1,8 milliard de dollars (1,3 milliard d’euros) : c’est la somme totale d’avoirs détournés par des potentats, dictateurs, politiciens ou fonctionnaires corrompus, que la Suisse a confisqués puis restitués à leur pays d’origine depuis 2003. Un record si l'on compare ce chiffre aux 5 milliards de dollars de fonds spoliés rendus par toutes les autres places financières réunies.
Fonds Marcos (Philippine : 684 millions de dollars) ; fonds Abacha (Nigeria : 700 millions) ; fonds Montesinos (Pérou : 92 millions) ; fonds kazakhs 1 (114 millions) ; fonds Salinas (Mexique : 74 millions) ; fonds kazakhs 2 (48 millions) ; fonds Duvalier (en cours, Haïti : 5,7 millions)… La liste est longue et elle n’est pas close, puisque depuis le Printemps arabe et, plus récemment, la chute du président ukrainien Ianoukovitch, plus d’un milliard de francs suisses ont été bloqués. Le scénario est désormais bien rodé : une grande tolérance de la part des banquiers, avocats et autres intermédiaires tant que le pouvoir corrompu est en place, et une rapidité de réaction quand il est à terre, au nom de la sauvegarde de la « réputation » de la place financière helvétique. Au total, plus de trente procédures ont été menées contre des PEP (ces « personnes politiquement exposées ») depuis 1986. (Voir ici leur résumé.)
Autrefois coffre-fort imprenable des dictateurs et satrapes du monde entier, la Suisse peaufine son image. Et comme chaque année, le département fédéral des affaires étrangères (DFAE) s’est livré en juin à Genève à son traditionnel exercice de communication devant la presse : expliquer, chiffres à l’appui, combien la Suisse était formidable. Et dans ses pratiques et dans sa législation.

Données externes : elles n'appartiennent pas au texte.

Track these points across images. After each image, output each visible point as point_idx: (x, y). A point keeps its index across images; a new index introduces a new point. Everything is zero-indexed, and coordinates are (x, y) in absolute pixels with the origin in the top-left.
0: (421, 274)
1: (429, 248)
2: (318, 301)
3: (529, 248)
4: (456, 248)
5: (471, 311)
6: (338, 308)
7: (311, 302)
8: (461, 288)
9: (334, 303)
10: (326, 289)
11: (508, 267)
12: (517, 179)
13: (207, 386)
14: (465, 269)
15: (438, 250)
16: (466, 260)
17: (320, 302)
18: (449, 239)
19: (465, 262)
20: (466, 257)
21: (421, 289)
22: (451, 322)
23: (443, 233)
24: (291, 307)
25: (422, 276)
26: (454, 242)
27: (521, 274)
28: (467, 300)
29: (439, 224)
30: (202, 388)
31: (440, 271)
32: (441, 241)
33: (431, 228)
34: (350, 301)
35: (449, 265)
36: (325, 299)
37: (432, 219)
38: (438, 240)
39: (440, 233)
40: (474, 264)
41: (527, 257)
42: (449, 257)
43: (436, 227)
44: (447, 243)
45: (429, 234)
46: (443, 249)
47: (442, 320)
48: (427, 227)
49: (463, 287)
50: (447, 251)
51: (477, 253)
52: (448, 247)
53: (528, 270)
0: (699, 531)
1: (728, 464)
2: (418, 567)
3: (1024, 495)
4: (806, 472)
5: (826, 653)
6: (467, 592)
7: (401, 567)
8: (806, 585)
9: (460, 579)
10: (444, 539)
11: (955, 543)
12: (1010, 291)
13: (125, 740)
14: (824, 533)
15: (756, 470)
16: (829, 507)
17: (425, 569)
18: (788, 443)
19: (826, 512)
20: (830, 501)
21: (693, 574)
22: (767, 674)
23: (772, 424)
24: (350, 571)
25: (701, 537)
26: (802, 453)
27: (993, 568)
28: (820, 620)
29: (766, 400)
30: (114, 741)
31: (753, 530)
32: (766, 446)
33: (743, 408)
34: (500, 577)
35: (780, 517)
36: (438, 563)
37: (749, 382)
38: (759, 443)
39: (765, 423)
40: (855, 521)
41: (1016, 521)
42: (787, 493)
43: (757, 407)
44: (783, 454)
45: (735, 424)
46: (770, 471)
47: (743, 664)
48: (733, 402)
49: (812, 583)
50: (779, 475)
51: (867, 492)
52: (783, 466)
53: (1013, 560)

« La Suisse a longtemps été seule dans le collimateur. Aujourd’hui, cela a totalement changé. Le problème (des fonds spoliés) est un problème qui frappe toutes les places financières. Les gouvernements sont enfin d’accord pour régler la question ensemble », s’est réjoui Valentin Zellweger, le diplomate en charge de ce dossier, soulignant que depuis le Printemps arabe, la prise de conscience et les initiatives s’étaient multipliées à l’international. Ce qui rend d’autant plus précieux le savoir-faire helvétique. « Le G-8 s’est adressé à la Suisse car nous avons une certaine expérience dans ce domaine », ajoutait-il. (Voir ici son intervention devant le club suisse de la presse.)